JHTV is working with Konig and co-investigators at the Ludwig Center to patent the technology. The Bisciotti Foundation Translational Fund award will enable the team to fine-tune CATCRs, the unique binding receptors that confer this new precise targeting ability, to recognize self-reactive B cells in other autoimmune diseases. Once the precision therapies are optimized and tested in humanized models, Konig hopes to pursue patient trials. 

Pre-clinical Testing of a Pan-Coronavirus T Cell Vaccine 

Maxim Rosario

Principal investigator: Maxim Rosario, Assistant Professor of Pathology 

The pitch: Developing COVID-19 T cell vaccine provides maximum protection against new coronavirus strains. 

Antibody-inducing vaccines targeting the original Wuhan strain have greatly mitigated the global SARS-CoV-2 pandemic.

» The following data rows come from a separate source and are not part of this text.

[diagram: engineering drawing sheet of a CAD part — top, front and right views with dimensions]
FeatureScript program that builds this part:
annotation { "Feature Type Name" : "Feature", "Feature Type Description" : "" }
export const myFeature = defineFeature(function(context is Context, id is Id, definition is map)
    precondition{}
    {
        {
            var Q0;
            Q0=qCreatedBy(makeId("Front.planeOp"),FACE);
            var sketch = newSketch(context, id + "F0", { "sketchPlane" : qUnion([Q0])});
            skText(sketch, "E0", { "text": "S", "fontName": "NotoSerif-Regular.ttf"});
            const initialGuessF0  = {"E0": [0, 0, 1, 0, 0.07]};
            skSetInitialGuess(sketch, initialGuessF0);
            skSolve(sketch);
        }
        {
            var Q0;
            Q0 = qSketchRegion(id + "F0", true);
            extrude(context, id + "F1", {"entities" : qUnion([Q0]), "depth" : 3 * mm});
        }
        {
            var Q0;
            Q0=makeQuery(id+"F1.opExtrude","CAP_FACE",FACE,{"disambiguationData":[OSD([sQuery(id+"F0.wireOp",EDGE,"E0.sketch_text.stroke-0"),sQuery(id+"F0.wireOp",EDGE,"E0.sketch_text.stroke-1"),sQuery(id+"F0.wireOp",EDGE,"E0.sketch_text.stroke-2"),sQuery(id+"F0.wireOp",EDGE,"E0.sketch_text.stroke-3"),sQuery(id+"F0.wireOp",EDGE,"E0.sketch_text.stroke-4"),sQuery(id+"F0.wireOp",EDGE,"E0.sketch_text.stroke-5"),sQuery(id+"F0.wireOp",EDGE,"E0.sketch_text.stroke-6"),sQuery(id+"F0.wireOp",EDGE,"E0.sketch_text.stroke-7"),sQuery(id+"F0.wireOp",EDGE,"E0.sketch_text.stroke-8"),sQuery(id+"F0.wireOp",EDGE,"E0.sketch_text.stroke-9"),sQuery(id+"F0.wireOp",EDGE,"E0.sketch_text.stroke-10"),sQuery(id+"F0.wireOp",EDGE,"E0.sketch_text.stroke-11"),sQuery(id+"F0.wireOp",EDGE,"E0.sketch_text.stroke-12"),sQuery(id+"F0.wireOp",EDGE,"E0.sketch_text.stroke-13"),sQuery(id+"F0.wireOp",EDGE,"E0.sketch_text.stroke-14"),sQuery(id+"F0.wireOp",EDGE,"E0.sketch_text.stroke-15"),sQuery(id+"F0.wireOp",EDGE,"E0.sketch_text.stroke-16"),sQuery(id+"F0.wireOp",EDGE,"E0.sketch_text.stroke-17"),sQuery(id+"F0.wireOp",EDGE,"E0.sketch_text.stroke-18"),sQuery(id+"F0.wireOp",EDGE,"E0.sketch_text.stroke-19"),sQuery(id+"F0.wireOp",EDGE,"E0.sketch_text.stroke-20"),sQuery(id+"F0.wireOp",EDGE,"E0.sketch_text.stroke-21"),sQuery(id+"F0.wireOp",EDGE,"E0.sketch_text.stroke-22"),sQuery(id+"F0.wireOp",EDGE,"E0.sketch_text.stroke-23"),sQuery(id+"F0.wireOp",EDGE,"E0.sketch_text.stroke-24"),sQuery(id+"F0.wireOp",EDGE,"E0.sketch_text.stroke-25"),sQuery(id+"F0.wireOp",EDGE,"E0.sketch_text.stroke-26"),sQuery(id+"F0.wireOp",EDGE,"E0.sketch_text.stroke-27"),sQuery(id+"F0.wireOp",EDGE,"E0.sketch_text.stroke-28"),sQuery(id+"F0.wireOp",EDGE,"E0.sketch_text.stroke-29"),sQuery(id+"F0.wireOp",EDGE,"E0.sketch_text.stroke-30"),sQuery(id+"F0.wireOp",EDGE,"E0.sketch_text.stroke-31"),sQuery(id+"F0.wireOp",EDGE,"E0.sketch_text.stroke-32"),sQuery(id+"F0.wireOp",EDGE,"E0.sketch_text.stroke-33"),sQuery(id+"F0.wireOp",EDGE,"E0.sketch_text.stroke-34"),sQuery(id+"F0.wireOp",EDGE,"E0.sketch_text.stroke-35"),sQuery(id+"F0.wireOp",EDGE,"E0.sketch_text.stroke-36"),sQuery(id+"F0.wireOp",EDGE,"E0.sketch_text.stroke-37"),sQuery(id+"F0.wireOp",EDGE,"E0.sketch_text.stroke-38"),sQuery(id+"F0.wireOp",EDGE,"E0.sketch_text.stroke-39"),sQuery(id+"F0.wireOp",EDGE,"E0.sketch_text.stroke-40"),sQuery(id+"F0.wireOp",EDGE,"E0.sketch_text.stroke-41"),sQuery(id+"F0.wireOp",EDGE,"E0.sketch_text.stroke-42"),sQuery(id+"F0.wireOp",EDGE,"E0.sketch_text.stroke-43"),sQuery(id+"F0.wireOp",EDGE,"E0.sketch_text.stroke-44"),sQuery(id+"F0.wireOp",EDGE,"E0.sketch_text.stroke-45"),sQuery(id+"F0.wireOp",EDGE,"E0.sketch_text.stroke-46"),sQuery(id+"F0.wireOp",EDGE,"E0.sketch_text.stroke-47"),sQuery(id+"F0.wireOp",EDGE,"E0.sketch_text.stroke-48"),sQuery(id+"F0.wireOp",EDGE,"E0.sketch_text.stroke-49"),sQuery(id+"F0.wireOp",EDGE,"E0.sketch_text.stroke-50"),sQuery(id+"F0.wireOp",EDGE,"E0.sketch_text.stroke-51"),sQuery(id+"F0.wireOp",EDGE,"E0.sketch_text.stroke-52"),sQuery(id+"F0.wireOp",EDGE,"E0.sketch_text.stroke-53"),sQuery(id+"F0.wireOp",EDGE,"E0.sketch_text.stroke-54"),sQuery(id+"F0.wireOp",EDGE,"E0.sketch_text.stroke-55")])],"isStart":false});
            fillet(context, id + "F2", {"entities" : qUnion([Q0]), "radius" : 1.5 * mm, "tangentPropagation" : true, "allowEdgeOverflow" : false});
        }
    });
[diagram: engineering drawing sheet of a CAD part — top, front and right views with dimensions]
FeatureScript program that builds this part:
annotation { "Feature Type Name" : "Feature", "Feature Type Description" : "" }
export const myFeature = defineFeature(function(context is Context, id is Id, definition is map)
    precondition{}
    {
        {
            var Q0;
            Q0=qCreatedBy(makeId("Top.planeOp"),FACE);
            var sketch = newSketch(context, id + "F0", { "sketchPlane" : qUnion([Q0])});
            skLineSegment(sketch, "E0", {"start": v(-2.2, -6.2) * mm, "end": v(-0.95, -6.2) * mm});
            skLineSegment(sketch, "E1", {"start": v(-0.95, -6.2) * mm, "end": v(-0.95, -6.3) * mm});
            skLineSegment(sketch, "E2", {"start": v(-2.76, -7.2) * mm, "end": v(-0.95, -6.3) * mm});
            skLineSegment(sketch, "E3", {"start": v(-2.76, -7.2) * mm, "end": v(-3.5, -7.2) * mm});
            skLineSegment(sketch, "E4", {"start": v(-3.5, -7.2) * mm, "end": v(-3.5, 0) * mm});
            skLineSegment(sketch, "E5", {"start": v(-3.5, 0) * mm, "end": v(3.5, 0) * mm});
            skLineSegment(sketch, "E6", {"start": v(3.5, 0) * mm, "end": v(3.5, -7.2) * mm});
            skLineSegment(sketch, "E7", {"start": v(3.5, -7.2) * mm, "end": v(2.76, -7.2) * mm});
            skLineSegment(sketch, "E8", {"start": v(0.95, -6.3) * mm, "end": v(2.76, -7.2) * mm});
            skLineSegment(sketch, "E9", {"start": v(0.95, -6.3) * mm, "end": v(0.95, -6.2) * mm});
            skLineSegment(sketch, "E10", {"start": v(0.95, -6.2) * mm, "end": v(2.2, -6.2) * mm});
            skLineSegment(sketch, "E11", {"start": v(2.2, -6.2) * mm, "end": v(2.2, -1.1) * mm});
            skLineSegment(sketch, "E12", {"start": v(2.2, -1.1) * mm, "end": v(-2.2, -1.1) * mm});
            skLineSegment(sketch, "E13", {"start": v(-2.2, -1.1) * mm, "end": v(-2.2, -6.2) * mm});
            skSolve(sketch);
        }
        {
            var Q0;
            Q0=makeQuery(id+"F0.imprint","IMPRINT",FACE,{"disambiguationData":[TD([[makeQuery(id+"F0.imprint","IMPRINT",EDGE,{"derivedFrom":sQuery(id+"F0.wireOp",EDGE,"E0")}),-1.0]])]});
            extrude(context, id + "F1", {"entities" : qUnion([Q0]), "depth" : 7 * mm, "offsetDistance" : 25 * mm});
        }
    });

However, as the number of mutations in the receptor-binding domain and other regions of the spike protein grows, current antibody-based vaccines are becoming less effective. 

Maxim Rosario’s project is developing a new T-cell vaccine with the potential for broad protection against coronavirus infections, including new strains of SARS-CoV-2 as well as future pandemics of other coronaviruses. The goal of this technology is to create a pan-coronavirus T cell vaccine that targets “conserved” regions of the viral genome to provide maximum protection against the most pathogenic coronaviruses. Upon infection, antigen expressing cells absorb, cut up and express proteins from infecting virus on their surface. T cells recognize the presented antigen and mount a specific immune response.  

The Bisciotti Fund grant will be used to complete challenge studies of the vaccine, trial combinations and further studies to determine immunogenicity. The next step is to take the results to vaccine manufacturers and government agencies for licensing.